Search for CJK + other Asian locales does not work

• Jun 28, 2010 - 07:55
S4 - Minor

Two tests:
Japanese: (0) vs (3)
Simplified Chinese: (0) vs (9)

Problem can be connected with indexing multiple locales in one apache solr instance.


The current Apache Solr search engine on implements the default tokenizer which does not do the right job for CJK+other locales. So that explains the reason why it does not work. To solve this, there are several options:

  • for each different tokenizer, make a different Solr instance
  • add a field to schema.xml with different tokenizer and alter the search queries to use the different field

For the time being, a solution is being worked out by using Google Custom Search Engine for CJK+other locales. See a proof of concept at where the default search form is replaced by the google one.

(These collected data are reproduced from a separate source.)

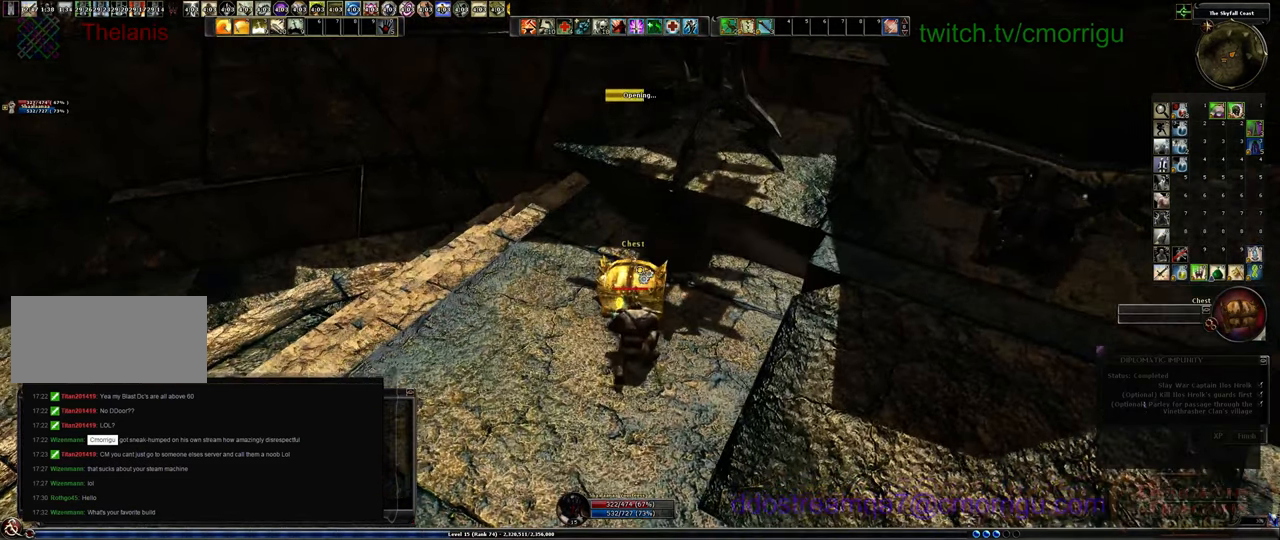
{"keys": [], "events": []}
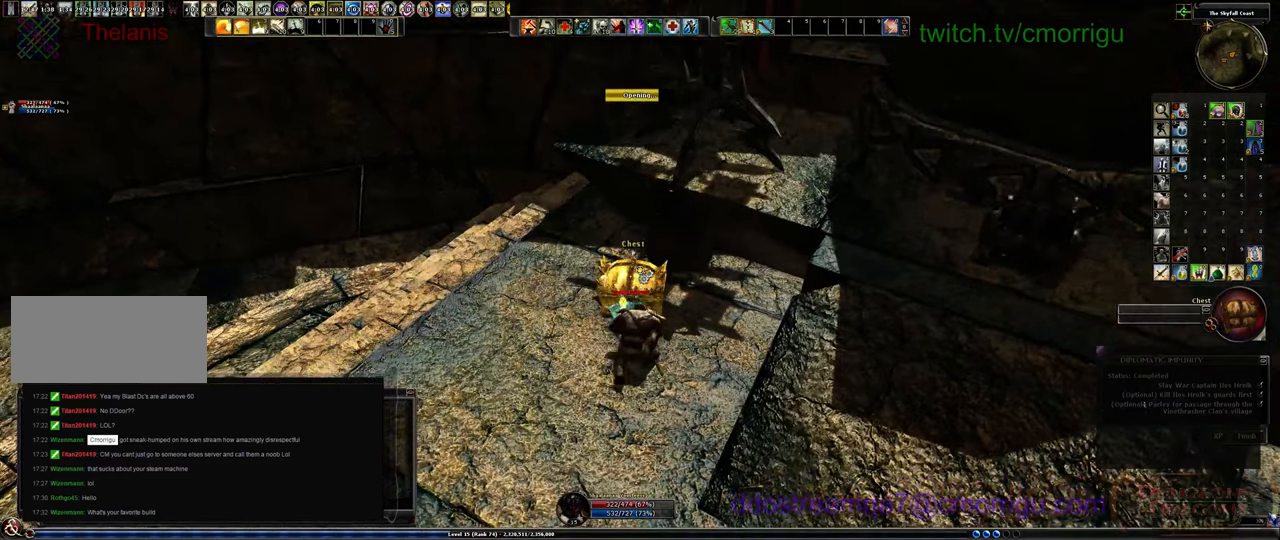
{"keys": [], "events": []}
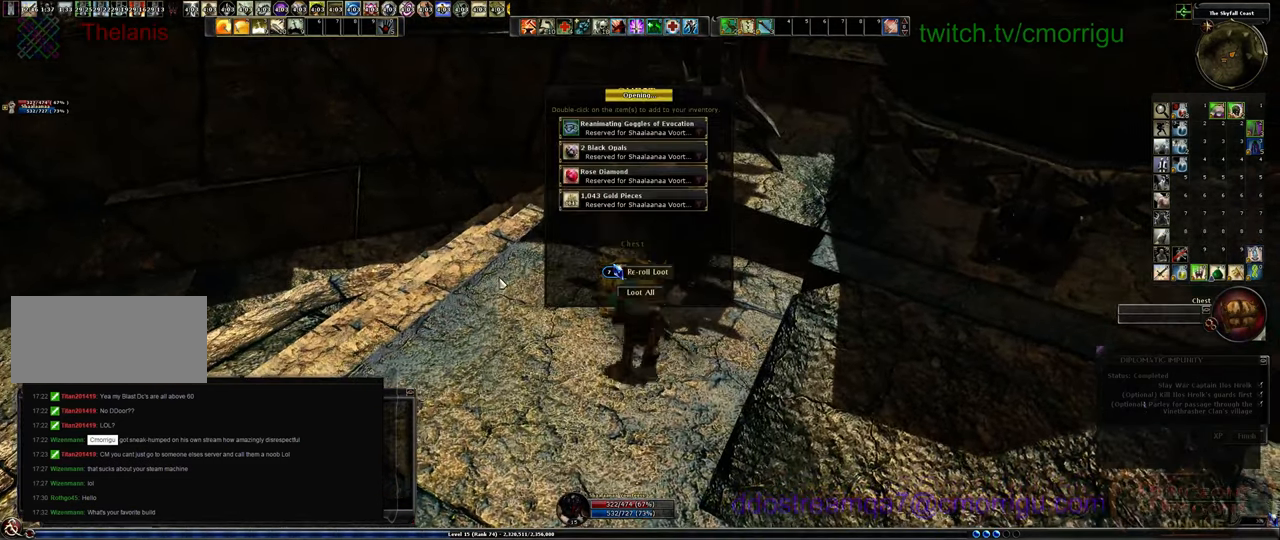
{"keys": [], "events": []}
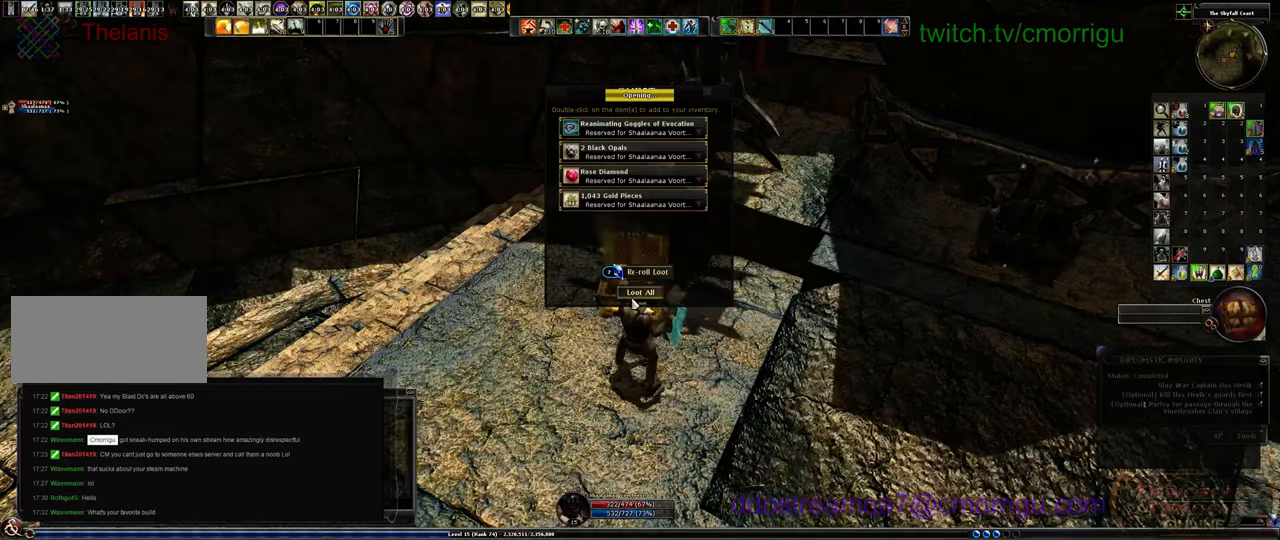
{"keys": [], "events": []}
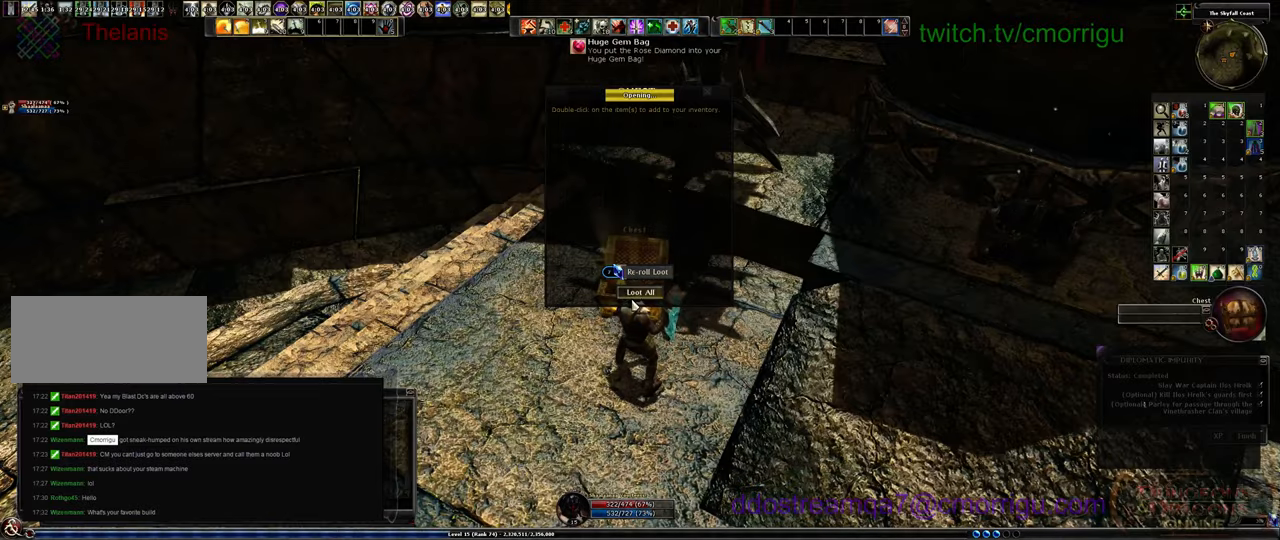
{"keys": ["s"], "events": [[266, "s", "down"]]}
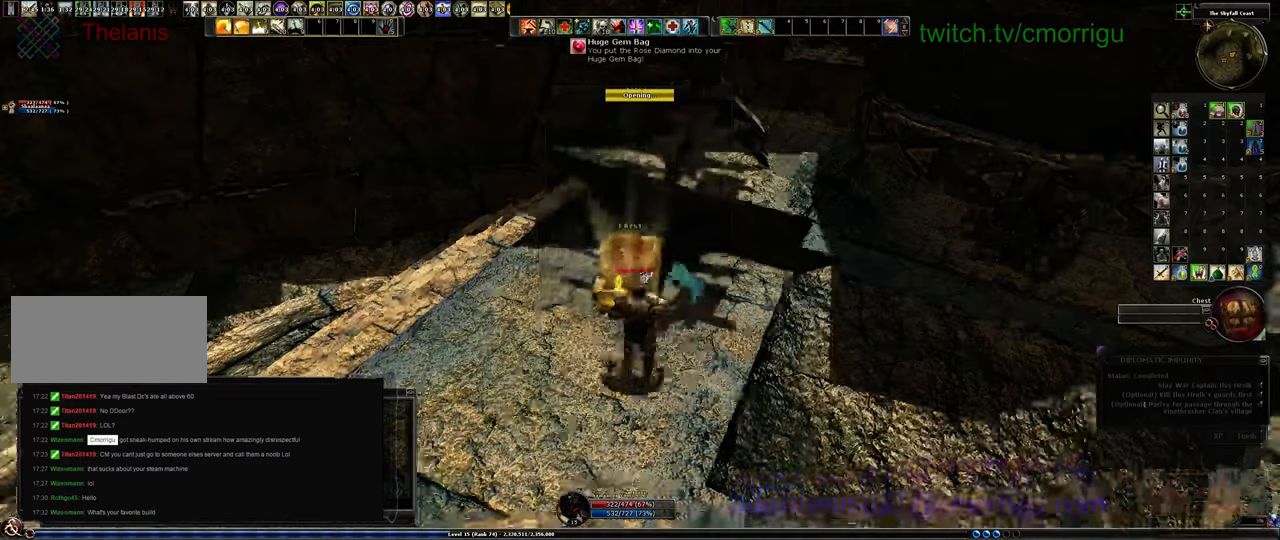
{"keys": ["d"]}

ToDo: further extend the google solution for other CJK languages on until there is a real Solr solution.

Google Custom Search has been implemented now for Japanese, Chinese, Russian, Arabic, Ukrainian, Slovenian, Romanian. By testing more languages, I found out that the current Solr schema is probably not optimized for multi lingual content indexing. More investigation needed.

CJK search requires Content Translation module enabled to run properly. You can try to enable the module, rebuild the index and run cron a few times (depends on how much info you have on your site). It should work :)